Les données issues des technologies agricoles telles que CattleEye, des appareils portables, de l'analyse du lait, etc., pourraient être utilisées pour mieux évaluer la résilience métabolique.

CattleEye développe déjà un nouveau caractère lié à la mobilité dans le cadre d'un projet de recherche mené conjointement avec le Council on Dairy Cattle Breeding (CDCB) et l'université du Minnesota. Une analyse préliminaire indique que le phénotype de mobilité est fortement héréditaire, ce qui suggère qu’il pourrait contribuer aux futures stratégies génétiques visant à réduire les boiteries et à sélectionner des vaches plus résistantes. Il s’agit d’un bon exemple de la synergie entre l’exploitation de vastes ensembles de données et la stratégie génétique. D’autres sources, telles que les profils en acides gras du lait (reflétant la répartition métabolique), les données issues de capteurs portables sur la rumination et l’alimentation, ainsi que l’évolution de l’indice de condition corporelle (BCS), pourraient fournir des informations complémentaires pour aider à développer d’autres caractères liés à la résilience.

Agtech : obstacles à l'adoption, à la mise en œuvre et à la gestion

On peut légitimement faire valoir que des obstacles fondamentaux persistent en matière de gestion lorsqu'il s'agit de maîtriser les facteurs qui influencent la boiterie, l'indice de condition corporelle (BCS) et d'autres troubles chez les vaches laitières. Plusieurs outils issus des technologies agricoles se sont heurtés à des freins à leur adoption, et un débat légitime s'est engagé sur les priorités de financement et le succès de leur mise en œuvre.

Il ne fait aucun doute que les premiers investissements doivent porter sur les éléments fondamentaux : la régularité des bains de pieds, le confort des vaches, la densité d'élevage, le temps de repos, l'alimentation de transition, le contrôle de l'état corporel, les routines de parage et la formation du personnel.

Cependant, dans l’industrie manufacturière, les défauts constituent un gaspillage, et des analyses des causes profondes sont souvent menées pour déterminer pourquoi ces défauts surviennent. On pourrait établir un parallèle avec les vaches laitières. Depuis des siècles, nous sélectionnons des vaches pour leur production laitière, sans comprendre pleinement leur métabolisme, leur résilience et leur longévité. Certaines vaches peuvent sembler très performantes mais fragiles sur le plan métabolique, ce qui peut se traduire par une perte d’indice de condition corporelle (BCS), une boiterie, une faible fertilité, des maladies ou un abattage précoce. Les vastes ensembles de données générés par les technologies agricoles, lorsqu’ils sont combinés à la génomique, peuvent aider à identifier les vulnérabilités biologiques et les phénotypes plus résilients sur le plan métabolique.
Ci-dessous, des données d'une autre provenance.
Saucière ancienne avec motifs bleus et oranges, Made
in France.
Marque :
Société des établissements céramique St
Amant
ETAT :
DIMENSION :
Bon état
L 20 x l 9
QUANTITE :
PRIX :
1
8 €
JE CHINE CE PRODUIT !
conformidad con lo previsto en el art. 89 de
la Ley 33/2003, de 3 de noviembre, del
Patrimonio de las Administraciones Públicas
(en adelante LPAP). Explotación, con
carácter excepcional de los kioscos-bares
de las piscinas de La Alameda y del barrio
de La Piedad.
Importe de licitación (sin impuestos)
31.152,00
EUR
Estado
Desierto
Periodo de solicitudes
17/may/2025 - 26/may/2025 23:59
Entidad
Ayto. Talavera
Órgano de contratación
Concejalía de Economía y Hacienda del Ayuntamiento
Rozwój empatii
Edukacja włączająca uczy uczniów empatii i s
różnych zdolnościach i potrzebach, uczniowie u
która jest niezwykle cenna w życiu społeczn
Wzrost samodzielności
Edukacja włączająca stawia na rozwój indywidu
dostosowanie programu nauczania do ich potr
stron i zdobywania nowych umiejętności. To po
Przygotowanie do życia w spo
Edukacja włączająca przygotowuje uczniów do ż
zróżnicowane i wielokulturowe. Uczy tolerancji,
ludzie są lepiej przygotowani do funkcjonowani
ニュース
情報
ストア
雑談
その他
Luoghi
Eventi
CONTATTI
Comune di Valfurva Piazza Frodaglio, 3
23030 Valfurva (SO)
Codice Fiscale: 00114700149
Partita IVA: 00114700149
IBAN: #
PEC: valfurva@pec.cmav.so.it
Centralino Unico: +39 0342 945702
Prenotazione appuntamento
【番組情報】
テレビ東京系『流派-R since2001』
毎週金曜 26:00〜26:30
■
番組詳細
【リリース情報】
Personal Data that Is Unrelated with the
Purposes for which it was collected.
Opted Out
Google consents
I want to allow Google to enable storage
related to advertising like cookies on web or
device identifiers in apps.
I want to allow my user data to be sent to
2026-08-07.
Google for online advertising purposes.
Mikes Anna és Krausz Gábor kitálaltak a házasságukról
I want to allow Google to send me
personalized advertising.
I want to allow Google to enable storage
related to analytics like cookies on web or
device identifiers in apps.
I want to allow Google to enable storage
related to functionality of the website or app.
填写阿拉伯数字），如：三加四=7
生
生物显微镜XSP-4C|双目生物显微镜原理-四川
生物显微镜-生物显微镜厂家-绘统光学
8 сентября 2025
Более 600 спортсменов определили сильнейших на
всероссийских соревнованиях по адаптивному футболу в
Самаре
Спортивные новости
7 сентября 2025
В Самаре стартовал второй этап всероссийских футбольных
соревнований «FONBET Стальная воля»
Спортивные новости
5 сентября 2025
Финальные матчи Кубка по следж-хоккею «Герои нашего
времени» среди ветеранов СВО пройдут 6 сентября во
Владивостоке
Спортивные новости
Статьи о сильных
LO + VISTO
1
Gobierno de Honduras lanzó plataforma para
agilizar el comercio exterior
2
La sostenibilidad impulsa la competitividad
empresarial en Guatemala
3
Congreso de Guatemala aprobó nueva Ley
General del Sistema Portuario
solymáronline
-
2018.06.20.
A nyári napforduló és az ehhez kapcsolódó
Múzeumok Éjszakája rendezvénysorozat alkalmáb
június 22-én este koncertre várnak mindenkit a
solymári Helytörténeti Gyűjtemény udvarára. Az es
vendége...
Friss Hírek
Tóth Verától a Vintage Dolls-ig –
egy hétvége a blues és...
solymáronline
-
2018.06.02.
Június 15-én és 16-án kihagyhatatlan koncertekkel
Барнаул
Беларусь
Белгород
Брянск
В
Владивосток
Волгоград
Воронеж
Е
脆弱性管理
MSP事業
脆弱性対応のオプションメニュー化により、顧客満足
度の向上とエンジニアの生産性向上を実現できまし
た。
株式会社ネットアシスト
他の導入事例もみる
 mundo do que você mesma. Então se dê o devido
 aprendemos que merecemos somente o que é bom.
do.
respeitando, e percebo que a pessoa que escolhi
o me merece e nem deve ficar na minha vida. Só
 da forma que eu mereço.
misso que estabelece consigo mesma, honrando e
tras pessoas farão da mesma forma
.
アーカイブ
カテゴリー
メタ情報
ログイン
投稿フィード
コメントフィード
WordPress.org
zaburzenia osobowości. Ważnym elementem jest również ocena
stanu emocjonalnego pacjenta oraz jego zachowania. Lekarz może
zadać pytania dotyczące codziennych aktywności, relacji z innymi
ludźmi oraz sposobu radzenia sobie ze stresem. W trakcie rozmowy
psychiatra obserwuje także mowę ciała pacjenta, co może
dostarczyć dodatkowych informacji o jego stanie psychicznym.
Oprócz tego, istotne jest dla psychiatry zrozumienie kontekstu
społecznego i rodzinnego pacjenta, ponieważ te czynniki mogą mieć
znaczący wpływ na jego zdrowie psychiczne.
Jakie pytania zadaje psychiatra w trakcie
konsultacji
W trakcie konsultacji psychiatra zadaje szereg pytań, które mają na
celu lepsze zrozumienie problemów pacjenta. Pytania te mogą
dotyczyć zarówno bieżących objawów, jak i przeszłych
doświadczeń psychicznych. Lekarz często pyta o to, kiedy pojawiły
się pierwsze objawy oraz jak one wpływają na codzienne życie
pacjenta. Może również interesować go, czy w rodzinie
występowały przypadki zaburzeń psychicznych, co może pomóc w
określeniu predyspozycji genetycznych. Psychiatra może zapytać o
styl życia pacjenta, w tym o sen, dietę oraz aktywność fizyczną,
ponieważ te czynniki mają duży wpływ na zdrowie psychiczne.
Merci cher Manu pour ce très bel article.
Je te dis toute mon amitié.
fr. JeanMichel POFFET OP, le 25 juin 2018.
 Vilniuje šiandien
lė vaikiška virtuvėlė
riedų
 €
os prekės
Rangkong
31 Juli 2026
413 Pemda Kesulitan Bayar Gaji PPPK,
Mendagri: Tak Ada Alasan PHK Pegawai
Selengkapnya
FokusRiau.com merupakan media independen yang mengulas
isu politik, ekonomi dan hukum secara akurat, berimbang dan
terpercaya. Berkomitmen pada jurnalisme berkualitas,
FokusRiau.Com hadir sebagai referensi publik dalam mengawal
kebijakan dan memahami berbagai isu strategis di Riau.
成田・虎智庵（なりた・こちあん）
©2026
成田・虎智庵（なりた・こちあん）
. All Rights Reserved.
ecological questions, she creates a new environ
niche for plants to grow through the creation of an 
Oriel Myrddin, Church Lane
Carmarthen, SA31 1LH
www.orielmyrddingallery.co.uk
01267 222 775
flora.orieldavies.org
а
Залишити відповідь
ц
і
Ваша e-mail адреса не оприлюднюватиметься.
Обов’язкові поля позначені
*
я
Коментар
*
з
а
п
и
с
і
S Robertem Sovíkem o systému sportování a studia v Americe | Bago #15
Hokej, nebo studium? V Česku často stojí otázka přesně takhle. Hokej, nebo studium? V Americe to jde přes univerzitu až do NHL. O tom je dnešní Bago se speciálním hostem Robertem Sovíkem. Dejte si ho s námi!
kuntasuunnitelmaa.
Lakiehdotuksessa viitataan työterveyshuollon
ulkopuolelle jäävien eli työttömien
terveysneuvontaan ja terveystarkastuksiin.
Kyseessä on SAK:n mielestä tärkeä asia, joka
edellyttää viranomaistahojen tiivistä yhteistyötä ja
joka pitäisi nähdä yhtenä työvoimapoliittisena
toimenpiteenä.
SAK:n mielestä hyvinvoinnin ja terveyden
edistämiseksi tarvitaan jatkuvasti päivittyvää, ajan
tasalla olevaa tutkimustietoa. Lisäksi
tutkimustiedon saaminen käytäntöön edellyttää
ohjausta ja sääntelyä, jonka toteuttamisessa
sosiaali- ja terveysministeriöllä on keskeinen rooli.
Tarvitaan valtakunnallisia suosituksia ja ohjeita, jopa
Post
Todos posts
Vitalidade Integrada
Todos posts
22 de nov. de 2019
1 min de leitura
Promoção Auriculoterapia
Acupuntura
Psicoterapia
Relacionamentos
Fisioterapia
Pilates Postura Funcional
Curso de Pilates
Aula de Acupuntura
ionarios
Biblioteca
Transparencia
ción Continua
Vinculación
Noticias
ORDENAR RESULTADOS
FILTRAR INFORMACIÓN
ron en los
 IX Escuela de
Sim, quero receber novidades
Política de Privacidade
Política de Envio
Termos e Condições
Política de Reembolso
L'exploitation de ce volume croissant de nouvelles données pourrait nous aider à sélectionner et à gérer des vaches qui restent en bonne santé et productives plus longtemps, ce qui permettrait de réduire la prévalence tout en maintenant, voire en améliorant, la structure d'âge du troupeau.

La vache laitière est confrontée à une augmentation constante de sa production laitière et aux défis métaboliques qui en découlent. Les objectifs en matière de bien-être devront donc peut-être être adaptés afin de refléter une véritable résilience, à mesure que ces défis continuent de s’intensifier… sinon, ils risquent de favoriser involontairement les troupeaux plus jeunes.